*How to complete this task*:
Return the lines that run from the beginning of the entries to the line holding "ring dip: (192, 1170)", inclusive, and drop the pictures.

Dataset entries:
★ ★ ★ ★ ★ ★ ★

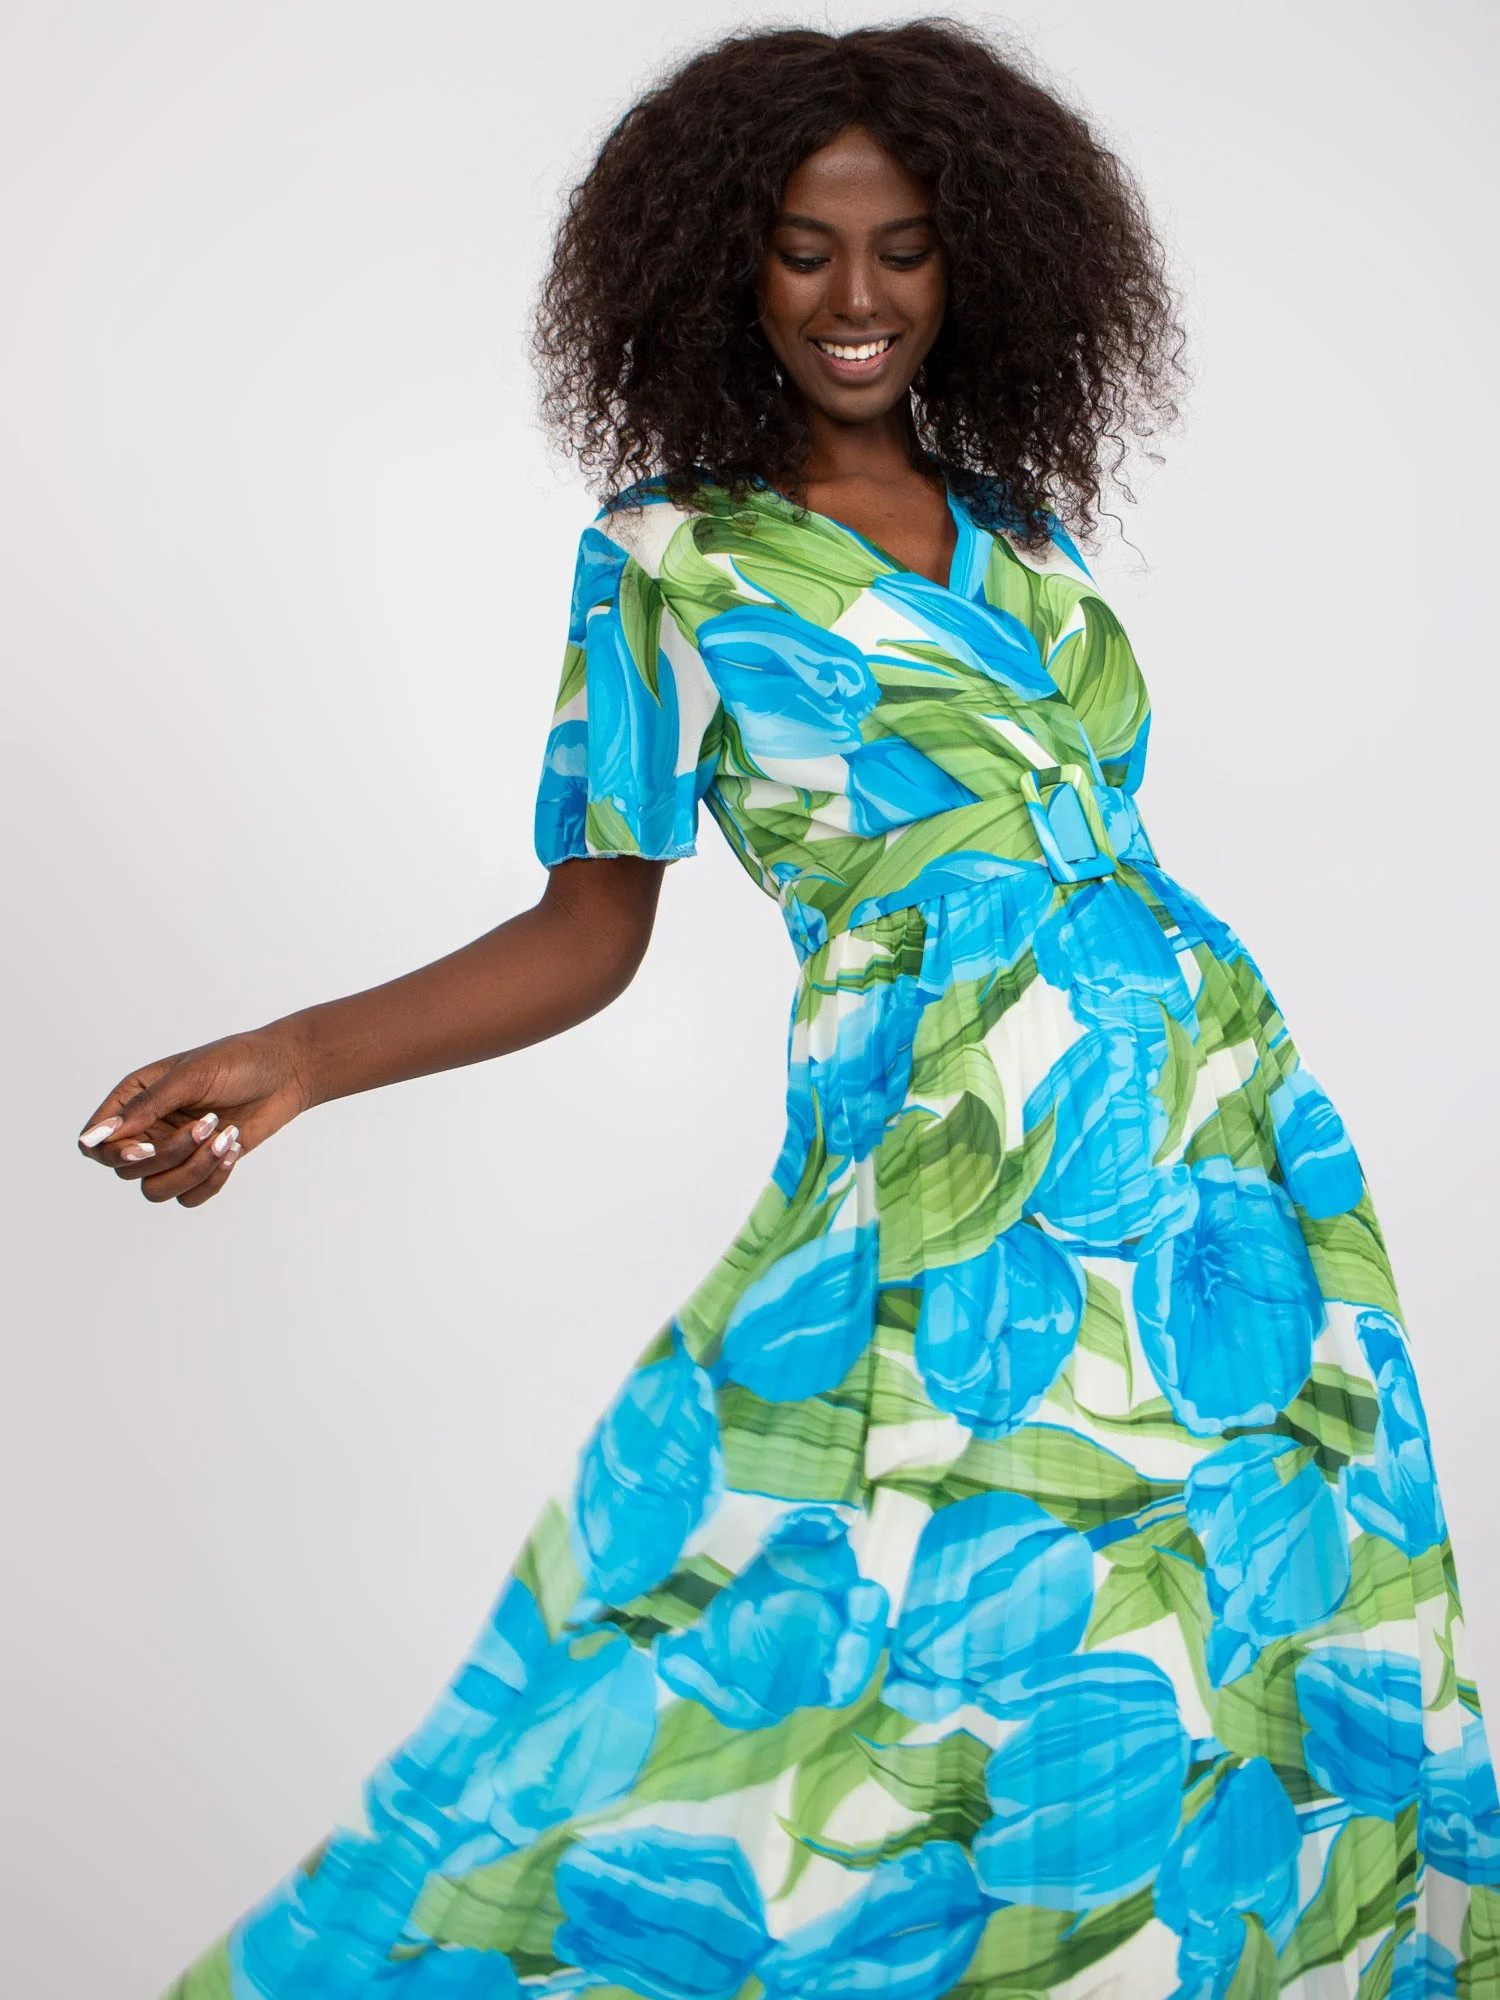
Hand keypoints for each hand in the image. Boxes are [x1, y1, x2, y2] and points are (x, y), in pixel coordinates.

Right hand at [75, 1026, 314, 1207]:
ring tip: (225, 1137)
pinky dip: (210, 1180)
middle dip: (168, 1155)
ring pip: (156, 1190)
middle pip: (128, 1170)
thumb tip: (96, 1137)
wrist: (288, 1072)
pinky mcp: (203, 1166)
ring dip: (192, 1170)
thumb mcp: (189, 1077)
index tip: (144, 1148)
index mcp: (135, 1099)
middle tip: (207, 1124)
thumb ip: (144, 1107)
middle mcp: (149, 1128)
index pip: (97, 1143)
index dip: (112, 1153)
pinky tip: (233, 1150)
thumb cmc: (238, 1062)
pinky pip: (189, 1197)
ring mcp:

★ ★ ★ ★ ★ ★ ★

*Answer for this exercise*:
Hand keypoints for each hand in the image. Boxes are [x1, y1, x2, y2] and points are (x, y), in pixel coordinates.

Right hand at [75, 1026, 314, 1207]:
ring tip: (225, 1137)
pinky dip: (210, 1180)
middle dip: (168, 1155)
ring pip: (156, 1190)
middle pip: (128, 1170)
thumb tip: (96, 1137)
wrist: (288, 1072)
pinky mcp: (203, 1166)
ring dip: (192, 1170)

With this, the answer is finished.